▶ _Provided text_:
== Segment start ==

The rest of the build for this bicycle has mostly already been described here, but a few changes have been made since then. The original shortish stem has been replaced with a 9cm stem, flipped upside down. The original yellow cloth tape got filthy and tattered fairly quickly, so we replaced it with Fizik tape. Initially, the cloth tape was supposed to be shellacked to a warm caramel - but the bright yellow looked so "right" on this bike, that it began to seem like an inherent part of its personality and he decided to keep it that way. He also added a frame pump, lamenting the lack of pump peg and using a strap to hold it in place.

After two years in a lukewarm relationship with his Brooks Flyer saddle, he decided to sell it and replace it with a Berthoud touring saddle - the male version of the one I now have on my Rivendell. So far he loves it.

He fitted the bike with the Carradice bag that used to be on his old bike.

== Segment end ==

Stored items
== Segment start ==

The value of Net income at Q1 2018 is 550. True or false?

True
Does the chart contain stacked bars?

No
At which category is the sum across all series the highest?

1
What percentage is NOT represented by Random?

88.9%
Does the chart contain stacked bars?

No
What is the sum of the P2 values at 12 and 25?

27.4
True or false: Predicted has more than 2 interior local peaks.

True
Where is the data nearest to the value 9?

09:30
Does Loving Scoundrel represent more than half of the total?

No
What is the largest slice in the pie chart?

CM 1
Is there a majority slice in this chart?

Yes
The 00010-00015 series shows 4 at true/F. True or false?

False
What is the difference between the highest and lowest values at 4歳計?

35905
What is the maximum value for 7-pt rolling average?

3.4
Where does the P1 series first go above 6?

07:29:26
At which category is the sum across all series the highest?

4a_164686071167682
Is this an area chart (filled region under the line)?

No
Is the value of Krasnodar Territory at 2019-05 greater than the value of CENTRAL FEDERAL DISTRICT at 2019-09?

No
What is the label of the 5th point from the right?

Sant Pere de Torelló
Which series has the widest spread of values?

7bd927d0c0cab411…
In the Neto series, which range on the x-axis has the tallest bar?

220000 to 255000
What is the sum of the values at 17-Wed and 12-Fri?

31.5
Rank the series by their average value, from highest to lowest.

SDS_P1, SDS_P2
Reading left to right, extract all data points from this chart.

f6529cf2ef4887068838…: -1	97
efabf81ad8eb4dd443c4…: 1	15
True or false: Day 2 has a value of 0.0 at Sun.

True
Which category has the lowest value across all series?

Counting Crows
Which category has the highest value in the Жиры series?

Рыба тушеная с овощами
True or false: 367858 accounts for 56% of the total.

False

== Segment end ==

▶ _What to do_:
Extract the complete bicycle build text, reproducing every word without change. These rows were taken from a separate source.

▶ _Your solution_:
The rest of the build for this bicycle has mostly already been described here, but a few changes have been made since then. The original shortish stem has been replaced with a 9cm stem, flipped upside down. The original yellow cloth tape got filthy and tattered fairly quickly, so we replaced it with Fizik tape. Initially, the cloth tape was supposed to be shellacked to a warm caramel - but the bright yellow looked so "right" on this bike, that it began to seem like an inherent part of its personality and he decided to keep it that way. He also added a frame pump, lamenting the lack of pump peg and using a strap to hold it in place.

After two years in a lukewarm relationship with his Brooks Flyer saddle, he decided to sell it and replace it with a Berthoud touring saddle - the male version of the one I now have on my Rivendell. So far he loves it.

He fitted the bike with the Carradice bag that used to be on his old bike.